The European Union’s Artificial Intelligence Act (“AI Act”) is likely to have a profound impact on the development and utilization of artificial intelligence systems. Anonymization, particularly in the form of synthetic data, will play a pivotal role in establishing AI compliance and addressing the myriad challenges posed by the widespread use of AI systems.

This blog post offers an introductory overview of the primary features and objectives of the draft EU AI Act. It also elaborates on the indispensable role of synthetic data in ensuring AI compliance with data management obligations, especially for high-risk AI systems.

Notably, we focus on the European Parliament’s report on the proposal for a regulation of the European Parliament and the Council, which lays down harmonized rules on Artificial Intelligence (the Artificial Intelligence Act) and amends certain Union Legislative Acts (COM(2021)0206 – C9-0146/2021 – 2021/0106(COD)). It's important to note that this isn't the final text of the AI Act.

The first comprehensive regulation for AI compliance

The draft AI Act is a hotly debated legal initiative that will apply to providers and deployers of AI systems, among others. Remarkably, it is set to become the world's first comprehensive mandatory legal framework for AI. This will directly impact researchers, developers, businesses, and citizens involved in or affected by AI. AI compliance is a brand new domain that will transform the way companies manage their data.

The choice: AI compliance or costly consequences

Much like the GDPR, failure to comply with the AI Act's obligations can have substantial financial repercussions: maximum fines for non-compliance under the draft AI Act can be nearly double those under the GDPR. Depending on the severity and duration of the violation, penalties can range from warnings to fines of up to 7% of the offender's annual worldwide turnover.

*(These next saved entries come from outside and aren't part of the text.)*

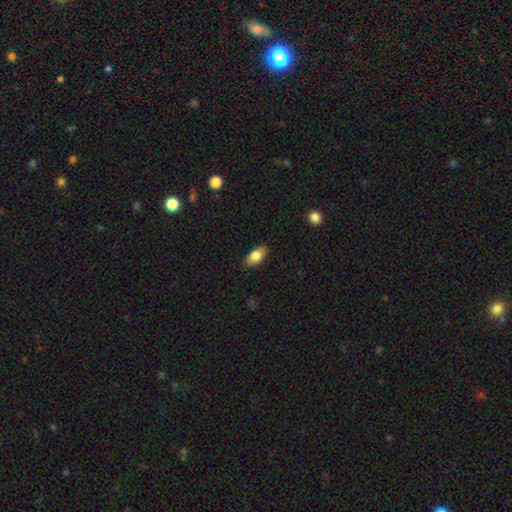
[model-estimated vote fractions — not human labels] Q: Smooth or featured?
A: smooth (82%); runner-up: featured or disk (11%)
Q: How rounded?
A: in between (91%); runner-up: cigar-shaped (5%)
Q: Merging?
A: none (86%); runner-up: minor disturbance (11%)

Additionally, national authorities can order the withdrawal or recall of non-compliant AI systems from the market or impose temporary or permanent bans on their use. AI compliance is set to become a serious financial issue for companies doing business in the EU.

Risk-based classification

The draft EU AI Act operates on the principle that the level of regulation should align with the level of risk posed by an AI system. It categorizes AI systems into four risk categories:

  • Unacceptable risk: This pertains to AI applications that are prohibited due to violations of human dignity, democracy, or fundamental rights, such as social scoring systems or real-time biometric identification in public spaces. AI systems in this category are entirely banned.
  • High risk: High-risk AI applications are subject to stringent obligations before they can be placed on the market or put into service. This includes AI used in critical infrastructure, education, employment, health, justice, or law enforcement.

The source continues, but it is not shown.